▶ [Task to complete] Within the entries below, every line containing "opacity" is to be copied.

--

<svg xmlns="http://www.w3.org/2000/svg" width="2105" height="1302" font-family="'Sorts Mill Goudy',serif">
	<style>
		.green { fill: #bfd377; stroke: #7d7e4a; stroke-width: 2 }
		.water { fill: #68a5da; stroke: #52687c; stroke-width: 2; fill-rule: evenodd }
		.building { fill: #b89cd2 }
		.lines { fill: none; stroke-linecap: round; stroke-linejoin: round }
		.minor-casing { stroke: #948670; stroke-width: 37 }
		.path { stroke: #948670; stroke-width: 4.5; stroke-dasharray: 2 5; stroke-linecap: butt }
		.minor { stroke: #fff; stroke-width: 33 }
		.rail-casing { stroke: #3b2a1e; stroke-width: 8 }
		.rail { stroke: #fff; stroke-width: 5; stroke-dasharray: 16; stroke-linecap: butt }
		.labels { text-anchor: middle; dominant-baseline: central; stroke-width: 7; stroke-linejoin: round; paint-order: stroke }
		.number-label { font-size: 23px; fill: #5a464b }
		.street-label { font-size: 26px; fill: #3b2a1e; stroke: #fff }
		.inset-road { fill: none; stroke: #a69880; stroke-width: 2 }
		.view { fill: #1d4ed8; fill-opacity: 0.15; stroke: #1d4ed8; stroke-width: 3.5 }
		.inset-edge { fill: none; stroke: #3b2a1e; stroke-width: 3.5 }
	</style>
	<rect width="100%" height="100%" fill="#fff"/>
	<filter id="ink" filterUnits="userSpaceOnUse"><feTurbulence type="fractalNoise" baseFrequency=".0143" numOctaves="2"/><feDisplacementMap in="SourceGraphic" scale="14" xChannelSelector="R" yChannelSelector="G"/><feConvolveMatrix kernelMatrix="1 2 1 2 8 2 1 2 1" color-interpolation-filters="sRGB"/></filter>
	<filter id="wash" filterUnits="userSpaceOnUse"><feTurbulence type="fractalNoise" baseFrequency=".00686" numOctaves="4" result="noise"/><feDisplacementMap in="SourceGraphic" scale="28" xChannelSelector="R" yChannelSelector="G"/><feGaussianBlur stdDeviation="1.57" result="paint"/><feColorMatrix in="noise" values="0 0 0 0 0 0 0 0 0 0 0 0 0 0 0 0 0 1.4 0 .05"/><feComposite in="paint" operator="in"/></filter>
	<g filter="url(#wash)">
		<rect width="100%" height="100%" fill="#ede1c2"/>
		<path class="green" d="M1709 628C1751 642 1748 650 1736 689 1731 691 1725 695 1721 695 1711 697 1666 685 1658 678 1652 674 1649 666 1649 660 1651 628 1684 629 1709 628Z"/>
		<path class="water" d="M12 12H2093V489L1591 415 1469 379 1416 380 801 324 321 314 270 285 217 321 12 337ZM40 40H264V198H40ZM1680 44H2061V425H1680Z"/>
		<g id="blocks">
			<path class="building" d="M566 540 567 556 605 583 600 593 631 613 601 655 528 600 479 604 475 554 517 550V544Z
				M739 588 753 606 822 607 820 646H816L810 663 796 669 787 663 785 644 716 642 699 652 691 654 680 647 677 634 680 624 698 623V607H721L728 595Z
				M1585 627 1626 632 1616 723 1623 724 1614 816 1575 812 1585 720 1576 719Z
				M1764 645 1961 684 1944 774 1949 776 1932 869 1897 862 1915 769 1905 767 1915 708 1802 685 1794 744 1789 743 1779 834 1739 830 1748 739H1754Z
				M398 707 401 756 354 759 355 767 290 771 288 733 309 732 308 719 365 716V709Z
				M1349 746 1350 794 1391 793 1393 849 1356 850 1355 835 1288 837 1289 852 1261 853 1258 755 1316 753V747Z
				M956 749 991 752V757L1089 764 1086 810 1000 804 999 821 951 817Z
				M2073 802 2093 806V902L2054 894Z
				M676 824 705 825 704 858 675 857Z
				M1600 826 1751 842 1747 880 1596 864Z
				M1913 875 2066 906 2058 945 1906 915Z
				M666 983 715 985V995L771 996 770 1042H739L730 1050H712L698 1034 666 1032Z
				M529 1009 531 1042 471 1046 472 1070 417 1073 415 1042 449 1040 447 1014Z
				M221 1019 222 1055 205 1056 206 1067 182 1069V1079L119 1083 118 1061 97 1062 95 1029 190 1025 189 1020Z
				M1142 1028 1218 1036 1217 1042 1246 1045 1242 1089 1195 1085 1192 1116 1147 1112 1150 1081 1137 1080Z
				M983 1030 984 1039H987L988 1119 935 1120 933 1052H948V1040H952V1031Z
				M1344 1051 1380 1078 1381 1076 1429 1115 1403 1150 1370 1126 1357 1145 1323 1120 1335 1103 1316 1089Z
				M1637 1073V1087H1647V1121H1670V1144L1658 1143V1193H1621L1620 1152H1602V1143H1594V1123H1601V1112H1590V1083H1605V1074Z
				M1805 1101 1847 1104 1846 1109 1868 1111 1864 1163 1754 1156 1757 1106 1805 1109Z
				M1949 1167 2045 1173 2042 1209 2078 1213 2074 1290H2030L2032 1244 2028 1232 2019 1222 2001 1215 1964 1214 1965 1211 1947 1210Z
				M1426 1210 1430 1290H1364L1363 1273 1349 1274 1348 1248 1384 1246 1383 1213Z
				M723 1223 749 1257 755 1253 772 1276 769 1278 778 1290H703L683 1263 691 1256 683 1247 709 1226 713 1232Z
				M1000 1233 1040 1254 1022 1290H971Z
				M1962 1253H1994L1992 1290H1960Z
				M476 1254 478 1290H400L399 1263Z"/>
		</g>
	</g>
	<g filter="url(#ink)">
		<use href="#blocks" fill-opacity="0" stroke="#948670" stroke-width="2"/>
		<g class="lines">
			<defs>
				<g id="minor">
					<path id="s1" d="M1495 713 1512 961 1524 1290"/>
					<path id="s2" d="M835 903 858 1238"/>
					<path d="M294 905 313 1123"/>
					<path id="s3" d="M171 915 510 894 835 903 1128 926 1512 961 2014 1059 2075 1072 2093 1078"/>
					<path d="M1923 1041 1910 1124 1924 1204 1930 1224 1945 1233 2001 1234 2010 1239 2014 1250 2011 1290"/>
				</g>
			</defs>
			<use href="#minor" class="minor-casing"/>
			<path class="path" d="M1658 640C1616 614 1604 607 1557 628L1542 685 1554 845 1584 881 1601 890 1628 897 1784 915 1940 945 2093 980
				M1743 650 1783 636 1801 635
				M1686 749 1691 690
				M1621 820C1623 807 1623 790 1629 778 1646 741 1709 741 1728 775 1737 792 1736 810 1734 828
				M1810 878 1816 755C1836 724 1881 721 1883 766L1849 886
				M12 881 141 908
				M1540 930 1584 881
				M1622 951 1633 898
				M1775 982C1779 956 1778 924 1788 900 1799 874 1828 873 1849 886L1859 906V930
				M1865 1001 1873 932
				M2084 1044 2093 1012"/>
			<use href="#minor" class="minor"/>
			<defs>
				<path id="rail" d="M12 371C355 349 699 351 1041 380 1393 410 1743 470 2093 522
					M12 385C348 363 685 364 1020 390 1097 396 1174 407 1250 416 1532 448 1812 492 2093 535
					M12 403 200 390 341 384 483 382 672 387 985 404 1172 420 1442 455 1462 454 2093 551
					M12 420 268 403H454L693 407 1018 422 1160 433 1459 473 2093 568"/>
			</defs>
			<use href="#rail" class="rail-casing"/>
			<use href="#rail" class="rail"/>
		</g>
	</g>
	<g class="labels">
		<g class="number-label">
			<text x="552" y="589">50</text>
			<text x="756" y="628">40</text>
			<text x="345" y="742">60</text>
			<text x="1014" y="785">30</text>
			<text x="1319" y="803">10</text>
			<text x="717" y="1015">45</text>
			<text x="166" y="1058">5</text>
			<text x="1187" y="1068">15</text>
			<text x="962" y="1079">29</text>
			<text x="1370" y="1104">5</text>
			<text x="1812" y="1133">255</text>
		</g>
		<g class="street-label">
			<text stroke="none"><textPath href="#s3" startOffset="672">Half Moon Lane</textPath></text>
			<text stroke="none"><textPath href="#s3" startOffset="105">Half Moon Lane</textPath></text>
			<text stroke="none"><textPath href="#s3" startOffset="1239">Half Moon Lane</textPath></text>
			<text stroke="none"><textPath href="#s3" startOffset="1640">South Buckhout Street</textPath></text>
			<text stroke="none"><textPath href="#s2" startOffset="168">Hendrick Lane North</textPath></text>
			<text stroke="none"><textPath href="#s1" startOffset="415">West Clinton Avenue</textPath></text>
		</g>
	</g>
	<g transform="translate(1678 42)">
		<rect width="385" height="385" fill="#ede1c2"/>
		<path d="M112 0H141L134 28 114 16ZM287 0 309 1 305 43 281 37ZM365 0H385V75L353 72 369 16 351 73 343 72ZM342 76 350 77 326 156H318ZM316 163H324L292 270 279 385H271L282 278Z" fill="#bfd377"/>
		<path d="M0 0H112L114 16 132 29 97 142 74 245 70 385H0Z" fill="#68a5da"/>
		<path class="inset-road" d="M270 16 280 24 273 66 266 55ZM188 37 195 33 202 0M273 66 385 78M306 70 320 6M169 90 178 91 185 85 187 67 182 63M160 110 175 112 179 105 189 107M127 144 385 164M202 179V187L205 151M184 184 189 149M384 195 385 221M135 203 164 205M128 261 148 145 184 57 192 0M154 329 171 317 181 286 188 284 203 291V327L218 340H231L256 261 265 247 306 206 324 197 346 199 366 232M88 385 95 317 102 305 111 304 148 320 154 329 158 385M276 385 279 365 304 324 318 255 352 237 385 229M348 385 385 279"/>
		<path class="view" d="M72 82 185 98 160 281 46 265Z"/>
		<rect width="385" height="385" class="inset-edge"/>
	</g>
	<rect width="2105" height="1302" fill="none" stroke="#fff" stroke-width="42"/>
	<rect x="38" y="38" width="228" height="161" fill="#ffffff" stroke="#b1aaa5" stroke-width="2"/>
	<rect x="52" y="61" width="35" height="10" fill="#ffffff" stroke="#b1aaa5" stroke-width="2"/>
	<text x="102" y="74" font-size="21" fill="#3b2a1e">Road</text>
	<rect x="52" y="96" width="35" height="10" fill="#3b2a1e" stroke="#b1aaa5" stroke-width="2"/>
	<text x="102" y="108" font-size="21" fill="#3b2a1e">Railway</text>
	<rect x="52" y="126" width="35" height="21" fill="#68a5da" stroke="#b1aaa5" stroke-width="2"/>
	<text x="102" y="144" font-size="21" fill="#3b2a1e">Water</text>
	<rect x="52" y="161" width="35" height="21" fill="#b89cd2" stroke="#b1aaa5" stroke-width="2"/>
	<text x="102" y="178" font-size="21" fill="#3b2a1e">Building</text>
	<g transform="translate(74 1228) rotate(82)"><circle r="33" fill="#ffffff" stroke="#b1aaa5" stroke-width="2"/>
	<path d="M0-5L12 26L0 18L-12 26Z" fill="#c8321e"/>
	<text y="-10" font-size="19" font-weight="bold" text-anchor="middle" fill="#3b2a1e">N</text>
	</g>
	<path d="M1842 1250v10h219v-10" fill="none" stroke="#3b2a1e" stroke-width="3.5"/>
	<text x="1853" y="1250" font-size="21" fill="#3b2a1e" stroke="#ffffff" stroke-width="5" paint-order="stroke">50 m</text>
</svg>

--

▶ [Result]
		.view { fill: #1d4ed8; fill-opacity: 0.15; stroke: #1d4ed8; stroke-width: 3.5 }
		<use href="#blocks" fill-opacity="0" stroke="#948670" stroke-width="2"/>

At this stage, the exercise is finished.